- Selected extract -
══════════

It's funny but I used to love long,
cold winters. Dear husband building his snow hole (digging a house into the
snow instead of upwards like an igloo...) and taking long walks out into the
crisp and white world. Coming home with frost on our eyelashes and frozen
faces. You do feel alive in such conditions and you spend a lot of time feeding
the wild animals out in the forest. You also keep fit.
Since our little group of animals
arrived, my view on the winter season has completely changed, not altogether a
surprise. I spend hours listening to mutterings about snow being hard to dig in
(this from the hens) and mutterings about how the world stands still (sheep
thinking out loud) and I understand them. From summertime, when everyone bobs
about, meeting up friends here and there, the world gets very small for the
animals when the cold hits us. They long for sunny days, lounging about on the
field, seeing everything that's going on around the place. They also enjoy
hearing what's going on in the forest near us. Winter is a quiet time of the
year in that sense too.
So I walk around with hens, make paths
in the snow for our four sheep who think "Ladies do no such things!".

══════════

- Entries supplied -
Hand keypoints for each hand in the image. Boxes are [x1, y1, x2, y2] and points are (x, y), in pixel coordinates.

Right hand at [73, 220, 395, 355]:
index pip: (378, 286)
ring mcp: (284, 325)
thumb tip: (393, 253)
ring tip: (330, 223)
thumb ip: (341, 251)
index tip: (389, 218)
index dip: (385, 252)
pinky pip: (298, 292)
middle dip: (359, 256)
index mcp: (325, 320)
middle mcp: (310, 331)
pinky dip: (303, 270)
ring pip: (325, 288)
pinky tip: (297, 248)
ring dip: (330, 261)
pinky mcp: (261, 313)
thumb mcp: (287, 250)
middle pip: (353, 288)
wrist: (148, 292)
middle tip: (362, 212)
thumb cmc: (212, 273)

══════════

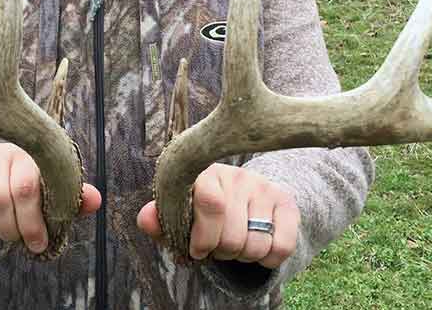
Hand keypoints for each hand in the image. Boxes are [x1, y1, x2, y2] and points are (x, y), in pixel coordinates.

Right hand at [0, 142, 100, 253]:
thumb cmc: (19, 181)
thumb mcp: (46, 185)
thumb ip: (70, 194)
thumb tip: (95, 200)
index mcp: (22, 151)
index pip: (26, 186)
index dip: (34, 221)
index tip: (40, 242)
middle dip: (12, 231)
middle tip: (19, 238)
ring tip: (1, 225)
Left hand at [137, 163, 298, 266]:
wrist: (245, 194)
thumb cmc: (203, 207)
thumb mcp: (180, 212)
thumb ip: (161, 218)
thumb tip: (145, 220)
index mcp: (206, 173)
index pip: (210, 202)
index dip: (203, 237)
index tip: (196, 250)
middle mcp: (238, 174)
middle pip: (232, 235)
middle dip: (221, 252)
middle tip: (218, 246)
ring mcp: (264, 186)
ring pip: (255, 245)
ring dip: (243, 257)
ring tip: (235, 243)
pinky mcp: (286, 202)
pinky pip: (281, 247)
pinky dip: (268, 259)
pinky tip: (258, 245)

══════════

- Complete the following -
- a) From the passage about winter with the animals, extract the words from "Since our little" to "that sense too.", copied exactly.
- b) Extend the passage about winter with the hens and sheep, continuing from its last sentence.
The data that comes after the winter passage is separate material and unrelated to it.

- Results for the exercise -
- a)
Since our little group of animals
arrived, my view on the winter season has completely changed, not altogether a
surprise. I spend hours listening to mutterings about snow being hard to dig in
(this from the hens) and mutterings about how the world stands still (sheep
thinking out loud) and I understand them. From summertime, when everyone bobs
about, meeting up friends here and there, the world gets very small for the
animals when the cold hits us. They long for sunny days, lounging about on the
field, seeing everything that's going on around the place. They also enjoy
hearing what's going on in the forest near us. Winter is a quiet time of the
year in that sense too.

- b)
When I'm done they walk gingerly off in my tracks, making me step aside into
the deep snow, giving way to them. It is very Jane Austen and I feel like the
scullery maid. Apparently making paths is my job as I wear bright blue
wellingtons and that's not lady like. We still do longish walks with Mr.Chip
but we do not break any land speed records anymore. So I'm as fit as a flapjack
and not half as sweet, unfortunately. And I would not have it any other way!
Dear husband out on a winter night. Credit: Dasha Dimitrova |
My dear husband swapped his Diesel
engine car to a petrol one after our really cold spell, this winter. It gets a
bit depressing when the car is even slower to get going in the morning than the
frozen driver. A few years ago I would have asked him in a silly "no car
expert style", what colour he got on the new family worker. This time my
first question was "if we can fit a sheep in it?" It's always a worry
if someone gets ill and need to go to the vet... Animals do that to you, next I
will confess that my favorite song is "Old McDonald had a farm..."
but not to worry, we are not there, yet.
The squirrels around the place are
doing very well, this winter. We have never seen such healthy, huge tree
climbers and they are the red squirrel. Mr.Chip has decided that they cannot be
chased or disturbed in general, in fear of them having a heart attack. It's not
so much that they are fat, they are just feeling really well and have grown a
lot. They are a pleasure to watch but we do worry about the bird population, in
the spring. We will have to build new bird boxes with metal around all the
round doors. The squirrels will eat every egg and bird baby in the yard,
otherwise. There is always something to do in the country, the building I
mean....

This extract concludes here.